● **Task statement**: For the word "communes", tally the lines of the data that contain it and give the tally alone.

BEGIN

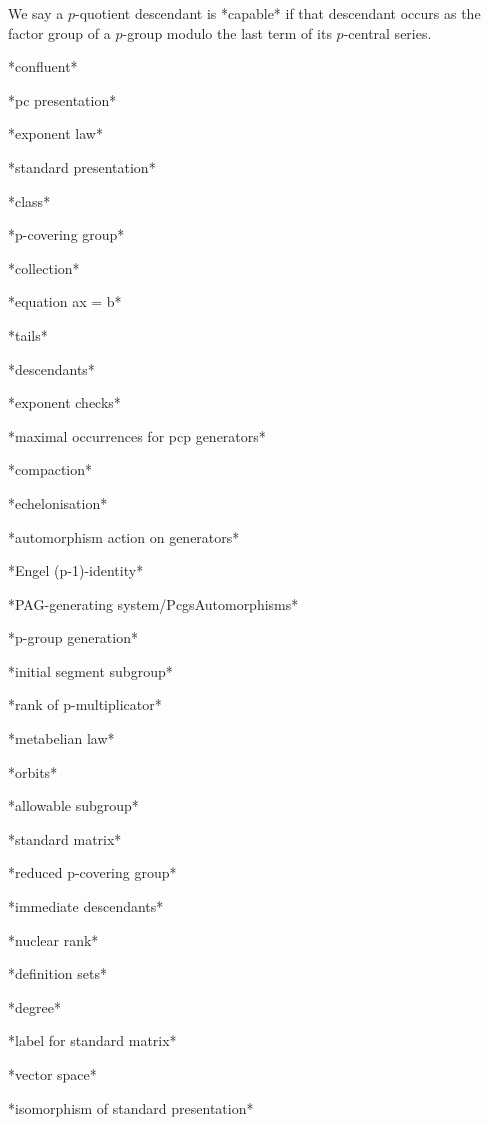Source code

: 

We say a $p$-quotient descendant is *capable* if that  descendant  occurs
as the  factor  group  of  a  $p$-group  modulo  the  last  term  of  its
$p$-central series.

*confluent*

*pc presentation*

*exponent law*

*standard presentation*

*class*

*p-covering group*

*collection*

*equation ax = b*

*tails*

*descendants*

*exponent checks*

*maximal occurrences for pcp generators*

*compaction*

*echelonisation*

*automorphism action on generators*

*Engel (p-1)-identity*

*PAG-generating system/PcgsAutomorphisms*

*p-group generation*

*initial segment subgroup*

*rank of p-multiplicator*

*metabelian law*

*orbits*

*allowable subgroup*

*standard matrix*

*reduced p-covering group*

*immediate descendants*

*nuclear rank*

*definition sets*

*degree*

*label for standard matrix*

*vector space*

*isomorphism of standard presentation*

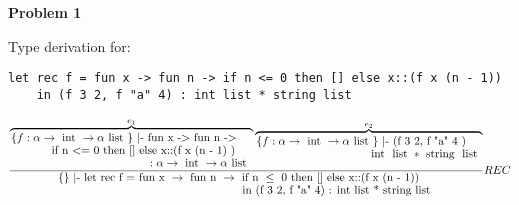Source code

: 
\usepackage{algorithm}
\usepackage{listings}
\usepackage{booktabs}
\usepackage{mathtools}
\usepackage{graphicx,amssymb,amsmath}
\usepackage{epstopdf}
\usepackage[T1]{fontenc}
\sloppy

\oddsidemargin 0in
\evensidemargin 0in
\textwidth 6.5in
\topmargin -0.5in
\textheight 9.0in




\pagestyle{myheadings}  %

	 	
\textbf{Problem 1}
	
	Type derivation for:

	\begin{lstlisting}
let rec f = fun x -> fun n -> if n <= 0 then [] else x::(f x (n - 1))
	in (f 3 2, f "a" 4) : int list * string list
	\end{lstlisting}	
	
\def \tauone {\alpha \rightarrow \text{ int } \rightarrow \alpha \text{ list } }	
\def \tauoneint  { \text{ int } \rightarrow \text{ int } \rightarrow  \text{ int } \text{ list } }
\def \tauonestring  { \text{ string } \rightarrow \text{ int } \rightarrow  \text{ string } \text{ list } }
\def \tautwo {\alpha }	
\def \tautwoint {\text{ int } }	
\def \tautwostring {\text{ string } }	
\def \tauthree { \text{ int } }	
\def \taufour {\alpha \text{ list } }	
\def \taufourint {\text{ int } \text{ list } }	
\def \taufourstring {\text{ string } \text{ list } }
\def \tauintstringlisttuple { \taufourint * \taufourstring }
	
\begin{equation}
\frac
{
	\overbrace{
    		\splitfrac
    		{ 
    			\{ f: \tauone \} \text{ |- fun x -> fun n -> }
    		} 
    		{ 
    			\splitfrac
    			{
    				\text{ if n <= 0 then [] else x::(f x (n - 1) ) }
    			}
    			{
    				: \tauone
    			}
    		}
	}^{e_1}
	\overbrace{
    		\splitfrac
    		{ 
    			\{ f: \tauone \} \text{ |- (f 3 2, f "a" 4 ) }
    		} 
    		{ 
    			\tauintstringlisttuple
    		}
	}^{e_2}
}
{
	\splitfrac
	{ 
		\{ \} \text{ |- let rec f = fun x } \rightarrow \text{ fun n } \rightarrow \text{ if n } \leq \text{  0 then [] else x::(f x (n - 1)) } 
	} 
	{ 
		\text{in (f 3 2, f "a" 4) : int list * string list } 
	}
}  
{
	REC
}
\end{equation}

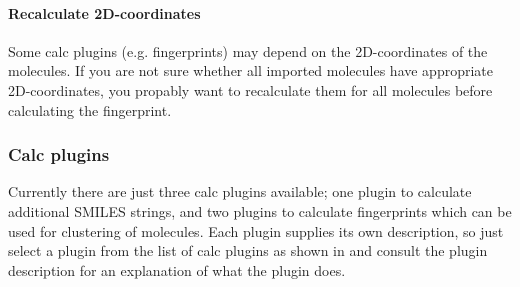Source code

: \paragraph{Recalculate 2D-coordinates}
  Some calc plugins (e.g. fingerprints) may depend on the 2D-coordinates of the molecules.
  If you are not sure whether all imported molecules have appropriate 2D-coordinates,
  you propably want to recalculate them for all molecules before calculating the fingerprint.


\subsubsection{Calc plugins}
Currently there are just three calc plugins available;
one plugin to calculate additional SMILES strings, and two plugins to calculate fingerprints which can be used for clustering of molecules.
Each plugin supplies its own description, so just select a plugin from the list of calc plugins as shown in  and consult the plugin description for an explanation of what the plugin does.
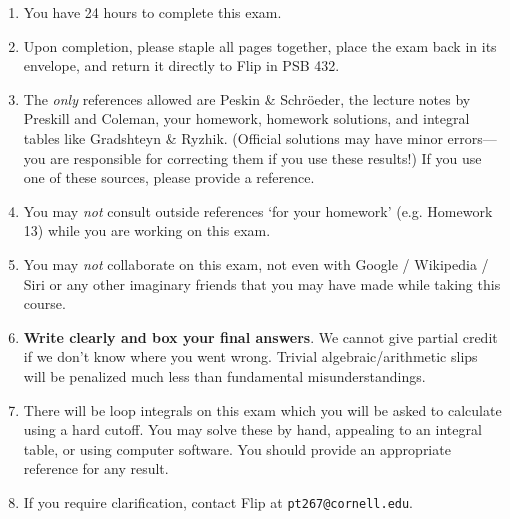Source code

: \documentclass[12pt]{article}
\begin{document}

\vspace{.25cm}

\begin{spacing}{.55}
\begin{enumerate}
\item You have 24 hours to complete this exam. 
\item Upon completion, please staple all pages together, place the exam back in its envelope, and return it directly to Flip in PSB 432.
%
\item The \textit{only} references allowed are Peskin \& Schr\"oeder, the lecture notes by Preskill and Coleman, your homework, homework solutions, and integral tables like Gradshteyn \& Ryzhik. (Official solutions may have minor errors---you are responsible for correcting them if you use these results!) If you use one of these sources, please provide a reference.
\item You may \textit{not} consult outside references `for your homework' (e.g. Homework 13) while you are working on this exam.
\item You may \textit{not} collaborate on this exam, not even with Google / Wikipedia / Siri or any other imaginary friends that you may have made while taking this course.
\item \textbf{Write clearly and box your final answers}. We cannot give partial credit if we don't know where you went wrong. Trivial algebraic/arithmetic slips will be penalized much less than fundamental misunderstandings.
\item There will be loop integrals on this exam which you will be asked to calculate using a hard cutoff. You may solve these by hand, appealing to an integral table, or using computer software. You should provide an appropriate reference for any result.
\item If you require clarification, contact Flip at \texttt{pt267@cornell.edu}.
\end{enumerate}
\end{spacing}
\end{document}
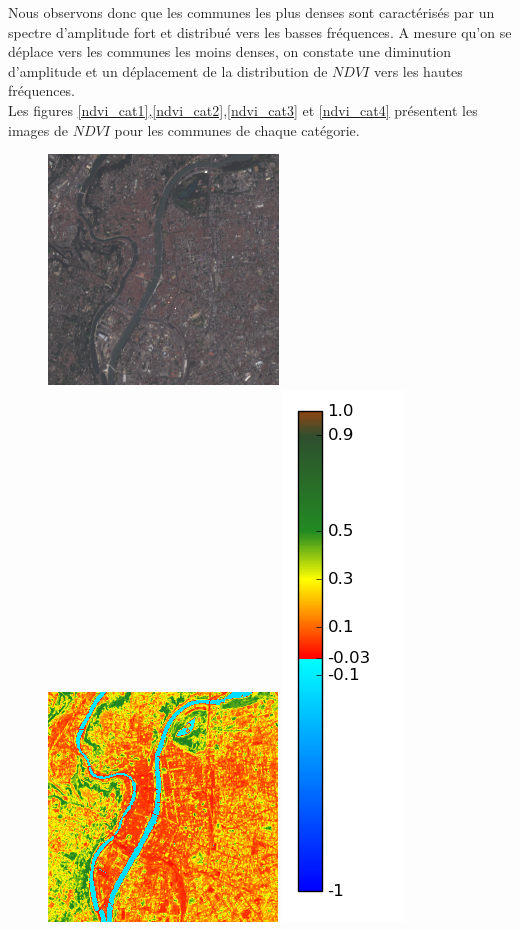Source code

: \documentclass{book}
\begin{document}
Nous observons donc que les communes les plus denses sont caractérisés par un spectre d'amplitude fort et distribué vers les basses fréquences. A mesure 
qu'on se déplace vers les communes les moins denses, on constate une diminution d'amplitude et un déplacement de la distribution de $NDVI$ vers les
hautes fréquences.\\
Les figures \ref{ndvi_cat1},\ref{ndvi_cat2},\ref{ndvi_cat3} et \ref{ndvi_cat4} présentent les images de $NDVI$ pour les communes de chaque catégorie.\\ 

\begin{figure}[H]
\centerline{
\includegraphics[scale=0.6]{images/Lyon/07_rgb.png}
\includegraphics[scale=0.6]{images/Lyon/07_ndvi.png}
\includegraphics[scale=0.3]{images/colormap.png}
}
\end{figure}
\end{document}
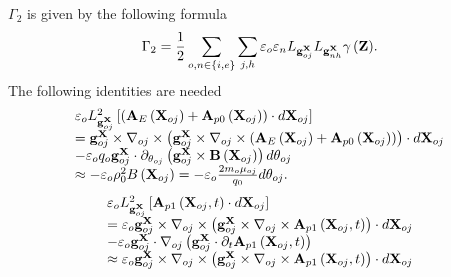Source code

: \documentclass[12pt]{iopart}
\begin{document}
$\Gamma_2$ is given by the following formula
\begin{equation}\label{af31}
{\Gamma _2} = \frac{1}{2}\sum\limits_{o,n \in \{ i,e\} } {\sum\limits_{j,h} {{\varepsilon _o}{\varepsilon _n}{L_{{\bf{g}}_{oj}^{\bf{X}}}}{L_{{\bf{g}}_{nh}^{\bf{X}}}}\gamma \left( {\bf{Z}} \right)}}.
\end{equation}
The following identities are needed
\begin{equation}\label{af32}
\begin{array}{l}
{\varepsilon _o}L_{{\bf{g}}_{oj}^{\bf{X}}}^2\left[ {\left( {{{\bf{A}}_E}\left( {{{\bf{X}}_{oj}}} \right) + {{\bf{A}}_{p0}}\left( {{{\bf{X}}_{oj}}} \right)} \right)\cdot d{{\bf{X}}_{oj}}} \right]\\
 = {\bf{g}}_{oj}^{\bf{X}} \times {\nabla _{oj}} \times \left( {{\bf{g}}_{oj}^{\bf{X}} \times {\nabla _{oj}} \times \left( {{{\bf{A}}_E}\left( {{{\bf{X}}_{oj}}} \right) + {{\bf{A}}_{p0}}\left( {{{\bf{X}}_{oj}}} \right)} \right)} \right)\cdot d{{\bf{X}}_{oj}}\\
 - {\varepsilon _o}{q_o}{\bf{g}}_{oj}^{\bf{X}}\cdot{\partial _{{\theta _{oj}}}}\left( {{\bf{g}}_{oj}^{\bf{X}} \times {\bf{B}}\left( {{{\bf{X}}_{oj}}} \right)} \right)d{\theta _{oj}}\\
 \approx  - {\varepsilon _o}\rho _0^2B\left( {{{\bf{X}}_{oj}}} \right) =  - {\varepsilon _o}\frac{{2{m_o}{\mu _{oj}}}}{{{q_0}}}d{\theta _{oj}}.
\end{array}
\end{equation}
\begin{equation}\label{af33}
\begin{array}{l}
{\varepsilon _o}L_{{\bf{g}}_{oj}^{\bf{X}}}^2\left[ {{{\bf{A}}_{p1}}\left( {{{\bf{X}}_{oj}},t} \right)\cdot d{{\bf{X}}_{oj}}} \right]\\
 = {\varepsilon _o}{\bf{g}}_{oj}^{\bf{X}} \times {\nabla _{oj}} \times \left( {{\bf{g}}_{oj}^{\bf{X}} \times {\nabla _{oj}} \times {{\bf{A}}_{p1}}\left( {{{\bf{X}}_{oj}},t} \right)} \right)\cdot d{{\bf{X}}_{oj}}\\
 - {\varepsilon _o}{\bf{g}}_{oj}^{\bf{X}}\cdot{\nabla _{oj}}\left( {{\bf{g}}_{oj}^{\bf{X}}\cdot{\partial _t}{{\bf{A}}_{p1}}\left( {{{\bf{X}}_{oj}},t} \right)} \right)\\
 \approx {\varepsilon _o}{\bf{g}}_{oj}^{\bf{X}} \times {\nabla _{oj}} \times \left( {{\bf{g}}_{oj}^{\bf{X}} \times {\nabla _{oj}} \times {{\bf{A}}_{p1}}\left( {{{\bf{X}}_{oj}},t} \right)} \right)\cdot d{{\bf{X}}_{oj}}
\end{array}
\end{equation}
\end{document}
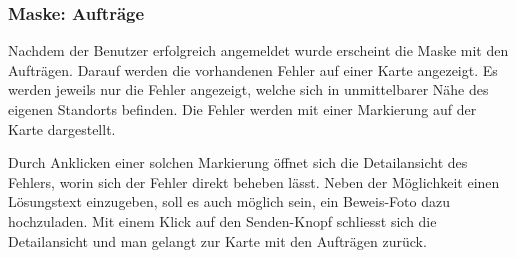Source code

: \begin{figure}[H]
\hfill
{}
\end{figure}

\subsubsection{Maske: Aufträge}
Nachdem der Benutzer erfolgreich angemeldet wurde erscheint die Maske mit den Aufträgen.
Darauf werden die vorhandenen Fehler auf einer Karte angezeigt.
Es werden jeweils nur die Fehler angezeigt, welche sich in unmittelbarer Nähe des eigenen Standorts befinden.
Die Fehler werden mit einer Markierung auf der Karte dargestellt.

Durch Anklicken einer solchen Markierung öffnet sich die Detailansicht des Fehlers, worin sich der Fehler direkt beheben lässt.
Neben der Möglichkeit einen Lösungstext einzugeben, soll es auch möglich sein, ein Beweis-Foto dazu hochzuladen.
Mit einem Klick auf den Senden-Knopf schliesst sich die Detailansicht und man gelangt zur Karte mit den Aufträgen zurück.

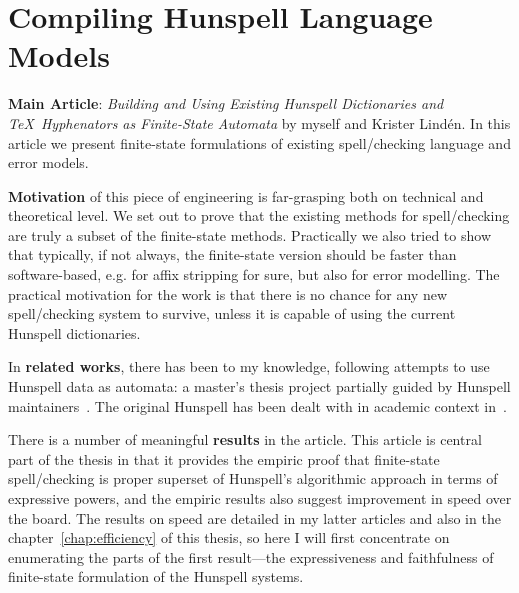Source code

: \documentclass[officiallayout]{unihelcompling}
\begin{document}
\section{Compiling Hunspell Language Models}
\label{sec:Hunspell}

\textbf{Main Article}: \emph{Building and Using Existing Hunspell Dictionaries
and \TeX\ Hyphenators as Finite-State Automata} by myself and Krister Lindén.
In this article we present finite-state formulations of existing spell\-/checking
language and error models.

\textbf{Motivation} of this piece of engineering is far-grasping both on 
technical and theoretical level. We set out to prove that the existing
methods for spell\-/checking are truly a subset of the finite-state methods.
Practically we also tried to show that typically, if not always, the 
finite-state version should be faster than software-based, e.g. for affix
stripping for sure, but also for error modelling. The practical motivation
for the work is that there is no chance for any new spell\-/checking system to
survive, unless it is capable of using the current Hunspell dictionaries.

In \textbf{related works}, there has been to my knowledge, following
attempts to use Hunspell data as automata: a master's thesis project partially
guided by Hunspell maintainers~\citep{greenfield2010open}.
The
original Hunspell has been dealt with in academic context 
in~\citet{tron2005hunmorph}.

There is a number of meaningful \textbf{results} in the article. This article
is central part of the thesis in that it provides the empiric proof that
finite-state spell\-/checking is proper superset of Hunspell's algorithmic 
approach in terms of expressive powers, and the empiric results also suggest
improvement in speed over the board. The results on speed are detailed in my
latter articles and also in the chapter~\ref{chap:efficiency} of this thesis,
so here I will first concentrate on enumerating the parts of the first
result---the expressiveness and faithfulness of finite-state formulation of
the Hunspell systems.
\end{document}
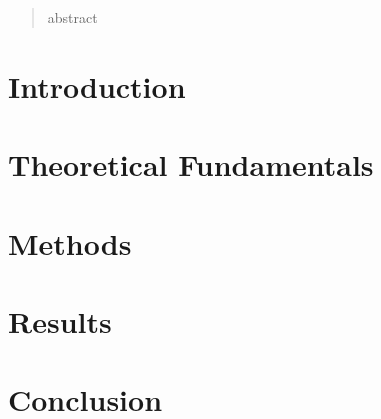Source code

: \documentclass[a4paper, 10pt]{report}
\begin{document}
    


    \begin{abstract}
    abstract
    \end{abstract}

    \tableofcontents\clearpage


    \chapter{Introduction}
    

    \chapter{Theoretical Fundamentals}
    

    \chapter{Methods}
    


    \chapter{Results}
    


    \chapter{Conclusion}
    

    \listoffigures\clearpage
    \listoftables\clearpage


    \printbibliography
\end{document}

END

● **Solution for this exercise**: 3